BN: They're on the boat going over?

JF: Over to Europe, yeah. And so they wind up getting transferred to the GRS in Berlin, in occupied Berlin. So they were in charge of retrieving the bodies of the dead, and then separating the personal items and then taking care of the remains and shipping them back from Frankfurt to New York. So, yeah, he stayed there until, I think it was October '46, which is when my uncle Nori, who curiously, my uncle Nori, I don't know why, he was drafted later. And this is where things get kind of mysterious. Because I asked my mom, I can't find service records for Nori, just this one little thing that mentions his dates, service dates, but it doesn't say what branch of the service. And she says, "That's because he was in the CIA." [Laughs] CIA? And I told her, "You mean MIS?" And she said, "No, pretty sure he said the CIA. Now you know, so I have to kill the both of us." [Laughs] Anyway, I have no idea.

BN: There were a fair number of Nisei who were in the predecessor to the CIA, the OSS.

JF: OSS, yeah.

BN: So maybe...

JF: Maybe, who knows? Anyway, I can't find anything about it. I was able to find a bunch of stuff on Uncle Harvey, because I'm trying to finish this book about him.
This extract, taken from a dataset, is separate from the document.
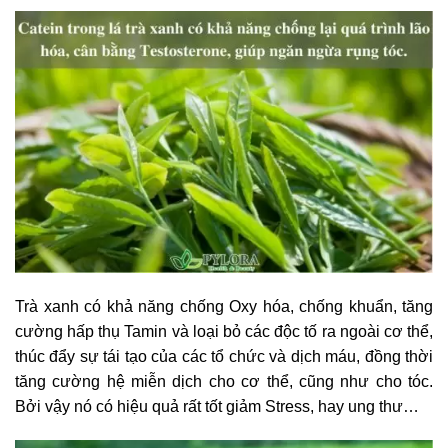
Trà xanh có khả năng chống Oxy hóa, chống khuẩn, tăng
cường hấp thụ Tamin và loại bỏ các độc tố ra ngoài cơ thể,
thúc đẩy sự tái tạo của các tổ chức và dịch máu, đồng thời
tăng cường hệ miễn dịch cho cơ thể, cũng như cho tóc.
Bởi vậy nó có hiệu quả rất tốt giảm Stress, hay ung thư…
Anyway, Harvey winds up staying in the military because he can't find work once he leaves the Chicago area where he graduated from the University of Chicago at Champaign. He wound up being the only college grad in our family then with a degree in mechanical engineering. And he can't find work in Chicago even though he's got this college degree. At the time, there was a nationwide coal strike going on. So he winds up going to Chicago because his stipend runs out from the GI Bill. And he lives in that one-bedroom unit with the rest of the family and tries to find work in L.A. but it's a no-go for him here or there, too. And he doesn't want to settle, he has too much pride, I guess, and he wants something that's going to challenge him and take advantage of his training and education. So my mom says he saw a poster, and the poster challenged him. And he winds up enlisting as a naval aviator. So he recalls going into the office and meeting the recruiting officer, and the recruiting officer takes one look at him and he asks the question that disqualifies just about ninety percent of the people walking in to be, who want to be a pilot, says you have to have a college degree. And my uncle Harvey says, "Yeah, got that," which surprises the recruiting officer. So he says, "Well, you'll have to pass a physical," that's my uncle Harvey you're talking to. So, of course, he passes with flying colors. Two weeks later, this is late in May 1949, 1950, I can't remember now, I think it's 1950. Yeah, 1950, I'm positive. He is on a train going all the way to Pensacola, Florida, where he's supposed to be in ground school or preflight school, they called it, at Pensacola, Florida. And he winds up becoming the first Japanese American fighter pilot and flies a tour in Korea off the USS Princeton.